If you want a few more examples of awestruct sites, check out
http://boxgrinder.org and http://netty.io . There are other static site
generators that do similar things, but Awestruct is my personal favorite
:wink:

Ben

On Nov 8, 2011, at 4:25 PM, Benjamin B. wrote:

= Debugging Tools =
snip
= Presentations =

These are all great ideas. Most of the JRuby posts I see are on headius’
personal blog. The other EY project (Rubinius) has the blog as part of the github
repository. You can push blog posts to the repository and regenerate the website
to get a post up. It’s pretty neat. Maybe something similar could be done here for
workflow.

I’m a big fan of Awestruct (http://awestruct.org/) for this kind of workflow -
it’s a static site generator written in Ruby and very easy to extend. The entire
torquebox.org site is generated with Awestruct with source hosted on GitHub
(GitHub - torquebox/torquebox.org: TorqueBox website) making it easy for people to fork,
clone, test locally, and send pull requests. We have CI jobs wired up to
automatically deploy to a staging server on every commit and deploy the site to
production when changes are committed to the production branch.
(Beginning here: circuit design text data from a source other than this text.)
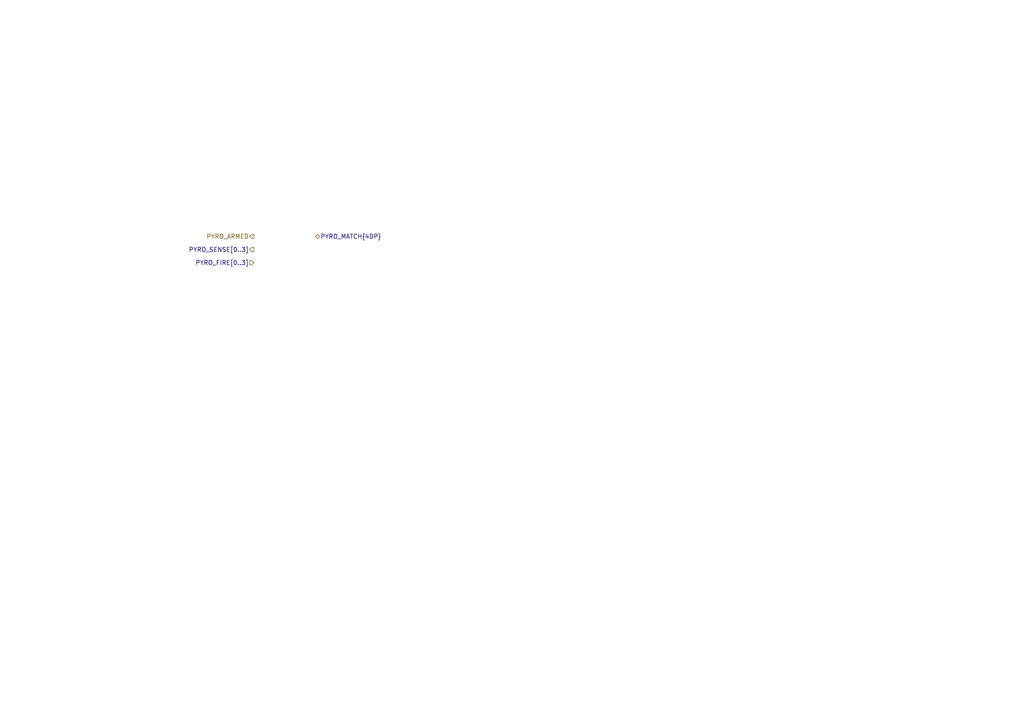
<source format=kicad_sch>
(kicad_sch
	(version 20231120)
	(generator "eeschema")
	(generator_version "8.0")
	(uuid "e751b24a-c1e1-42aa-a714-82695f86a12d")
	(paper "A4")
	(title_block
		(title "Blackstone Flight Computer - Overview")
		(date "2024-08-02")
		(rev "Rev A")
		(company "UC Aerospace")
		(comment 1 "Project: Blackstone")
	)
	(lib_symbols)
	(hierarchical_label "PYRO_FIRE[0..3]"
		(shape input)
		(at 73.66 76.2 180)
		(fields_autoplaced yes)
		(effects
			(font
				(size 1.27 1.27)
			)
			(justify right)
		)
		(uuid "06b8d91a-6ab9-4cf1-a620-f43fa18111ab")
	)
	(hierarchical_label "PYRO_MATCH{4DP}"
		(shape bidirectional)
		(at 91.44 68.58 0)
		(fields_autoplaced yes)
		(effects
			(font
				(size 1.27 1.27)
			)
			(justify left)
		)
		(uuid "63de9346-2412-40ed-bdfd-0b75ec8dc4e0")
	)
	(hierarchical_label "PYRO_SENSE[0..3]"
		(shape output)
		(at 73.66 72.39 180)
		(fields_autoplaced yes)
		(effects
			(font
				(size 1.27 1.27)
			)
			(justify right)
		)
		(uuid "cb58ef99-e84b-4743-82ce-574945cbfc44")
	)
	(hierarchical_label "PYRO_ARMED"
		(shape output)
		(at 73.66 68.58 180)
		(fields_autoplaced yes)
		(effects
			(font
				(size 1.27 1.27)
			)
			(justify right)
		)
		(uuid "f5ec9722-a0eb-47f2-8ec7-544b7d5d6789")
	)
)

</source>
If you want a few more examples of awestruct sites, check out
http://boxgrinder.org and http://netty.io . There are other static site generators
that do similar things, but Awestruct is my personal favorite :wink:

We already have a new JRuby Jekyll-based blog at http://blog.jruby.org/
(GitHub - jruby/blog.jruby.org: This is the site and data for blog.jruby.org). Consider this a public call
for posts…I mean pull requestsposts.